Now, if you take a dictionary and look
up those four words you will obtain the following foolish, flat and familiar
statement: "I remember a wonderful moment." What is to be done with this bird
you have shot down only to find that it is not a bird of paradise, but an
escaped parrot, still screeching its idiotic message as it flaps on the ground?

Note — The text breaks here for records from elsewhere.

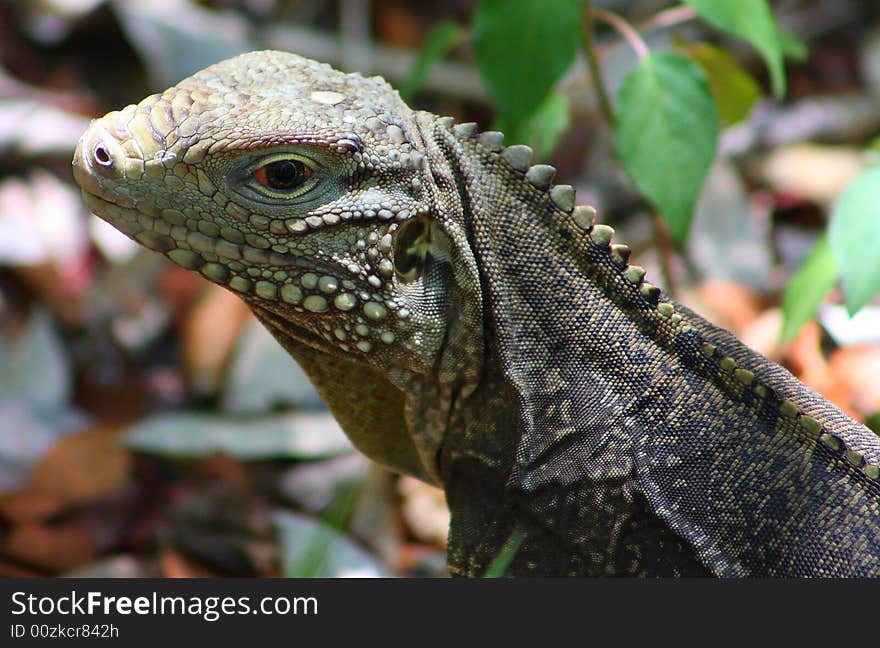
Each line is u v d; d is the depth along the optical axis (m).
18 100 13.76
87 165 5.64
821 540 5.82
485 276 6.10
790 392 6.12
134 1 14.47
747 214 12.48
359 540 9.13
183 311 11.98
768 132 14.34
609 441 6.02
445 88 14.36
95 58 14.78
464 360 6.15
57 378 11.29
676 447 5.99
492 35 7.64
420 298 6.03
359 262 5.85
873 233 7.05
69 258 12.27
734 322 10.83
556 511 6.11
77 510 9.64
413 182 5.88
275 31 14.66
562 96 9.52
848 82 15.59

For no stretch of the imagination can persuade an English reader that "I
remember a wonderful moment" is the perfect beginning of a perfect poem. The
first thing I discovered was that the expression "a literal translation" is more
or less nonsense. "Yah pom- new" is a deeper and smoother plunge into the past
than "I remember," which falls flat on its belly like an inexperienced diver;
"chewed-no-yay" has a lovely Russian "monster" in it, and a whispered "listen,
"and the dative ending of a "sunbeam, "and many other fair relations among
Russian words. It belongs phonetically and mentally to a certain series of
words, and this Russian series does not correspond to the English series in
which "I remember" is found. And inversely, "remember, "though it clashes with
the corresponding "pom-new" series, is connected with an English series of its
own whenever real poets do use it. And the central word in Housman's "What are
those blue remembered hills?" becomes in
Russian "vspom-neev-she-yes-yah," a
horrible straggly thing, all humps and horns, which cannot fuse into any inner
connection with "blue," as it does so smoothly in English, because the Russian
sense of blueness belongs to a different series than the Russian "remember"
does.
This interrelation of words and non-correspondence of verbal series in
different tongues suggests yet another rule, namely, that the three main words
of the line draw one another out, and add something which none of them would
have had separately or in any other combination. What makes this exchange of
secret values possible is not only the mere contact between the words, but their
exact position in regard both to the rhythm of the line and to one another. This
must be taken into account by the translator.
Finally, there is the
problem of the rhyme. "Mg-no-vain-yay" has over two thousand Jack-in-the-box
rhymes popping out at the slightest pressure, whereas I cannot think of one to
"moment." The position of "mg-no-vain-yay" at the end of the line is not
negligible either, due as it is to Pushkin's more or less consciously knowing
that he would not have to hunt for its mate. But the position of "moment" in the
English line implies no such security; on the contrary he would be a singularly
reckless
fellow who placed it there. Thus I was confronted by that
opening line, so full of Pushkin, so individual and harmonious; and after
examining it gingerly from the various angles here suggested, I tackled it. The
tackling process lasted the worst part of the night. I did translate it at last;
but to give my version at this point might lead the reader to doubt that
perfection be attainable by merely following a few perfect rules."